Настроив балалайку, Ераска прокашлялся.
…Уж ты доль, моя долинушка,
Ты раздольице, поля широкие,
Ничего ты, долинка, не спородила,
Спородила, долинка, высокий дуб…
Протяжная песня понеслась над луговиной и замерла в береговых камышах.
Косари подъехали к старому шалашу, когда солнце было уже высоко. Ераска стал выпрягать лошадь, Лупан пошел смотреть старые отметины. Устинья вымела из шалаша прошлогоднюю траву и стала готовить обед. Свекор вернулся хмурый: часть покоса, который примыкал к реке, выкосили работники Силы Ведерникова.
«Мало ему своего, так на чужой позарился», – подумал Лупан про богатого станичника и, усевшись недалеко от шалаша, стал отбивать литовки.
Первый прокос прошел Лупан. За ним махал литовкой Ераска. Следом шла Устинья. На пятом заходе старый казак устал. Уморился и слабосильный Ераска. Одна лишь Устинья не чувствовала усталости и нажимала на тщедушного балалаечника.
– Наддай, Герасим, а то пятки срежу! – кричала она задорно. Он пугливо озирался на жвыкающую за спиной литовку.
Поужинав, Ераска взял свою «усладу» и подвинулся к огню. Устинья, собрав посуду, подбросила хворосту и, глядя, как тают, взлетая, искры костра, задумалась.
Лупан, свернув по-казахски ноги, чинил при свете костра шлею.
– Ты лучше сыграй опять нашу, казачью, чем разводить трень-брень, – сказал он.
– Можно, – согласился музыкант. – Я, Лупан Моисеевич, не только казачьи, но и татарские и хохлацкие песни знаю, – похвалился он. – Какую тебе?
– Давай про «Разлив», – кивнул головой старик.
Заскорузлые пальцы Ераски забегали по тонкому грифу балалайки.

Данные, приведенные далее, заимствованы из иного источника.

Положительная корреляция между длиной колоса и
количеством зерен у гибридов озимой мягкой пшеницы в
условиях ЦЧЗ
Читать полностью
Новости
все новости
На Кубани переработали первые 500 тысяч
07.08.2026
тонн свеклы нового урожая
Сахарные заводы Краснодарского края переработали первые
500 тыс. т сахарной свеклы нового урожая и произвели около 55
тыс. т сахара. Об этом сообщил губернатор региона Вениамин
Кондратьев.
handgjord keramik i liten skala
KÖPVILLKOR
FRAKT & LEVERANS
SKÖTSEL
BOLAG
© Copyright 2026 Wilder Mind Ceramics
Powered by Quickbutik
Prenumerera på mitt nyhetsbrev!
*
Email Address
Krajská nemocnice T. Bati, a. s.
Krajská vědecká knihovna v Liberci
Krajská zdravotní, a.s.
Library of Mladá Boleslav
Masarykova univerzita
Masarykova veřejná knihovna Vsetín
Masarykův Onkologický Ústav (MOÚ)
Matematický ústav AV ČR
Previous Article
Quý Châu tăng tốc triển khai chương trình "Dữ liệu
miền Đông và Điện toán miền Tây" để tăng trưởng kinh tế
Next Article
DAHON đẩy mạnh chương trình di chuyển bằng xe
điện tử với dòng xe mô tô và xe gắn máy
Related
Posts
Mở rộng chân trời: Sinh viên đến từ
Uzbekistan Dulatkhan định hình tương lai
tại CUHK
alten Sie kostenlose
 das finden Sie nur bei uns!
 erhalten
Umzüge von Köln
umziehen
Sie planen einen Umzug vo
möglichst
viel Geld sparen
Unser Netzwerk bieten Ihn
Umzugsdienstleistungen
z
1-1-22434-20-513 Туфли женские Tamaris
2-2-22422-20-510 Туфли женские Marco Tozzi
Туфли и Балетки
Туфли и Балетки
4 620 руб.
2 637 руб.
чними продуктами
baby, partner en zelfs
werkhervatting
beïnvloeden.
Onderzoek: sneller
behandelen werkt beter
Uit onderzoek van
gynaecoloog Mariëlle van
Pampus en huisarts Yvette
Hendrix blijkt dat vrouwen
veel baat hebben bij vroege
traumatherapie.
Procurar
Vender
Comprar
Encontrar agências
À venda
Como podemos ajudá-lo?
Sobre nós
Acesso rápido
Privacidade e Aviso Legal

Перебирая струны, он протяжно затянул:
Разливается весенняя вода,
Затопила все зеленые луга…
Оставался один маленький лужок.
Собирались все казаки во кружок.
Вы здоровы ли, братцы казачины,
Товарищи мои…
В черном небе мерцали звезды. Песня умолкла. Косари стали укладываться на отдых.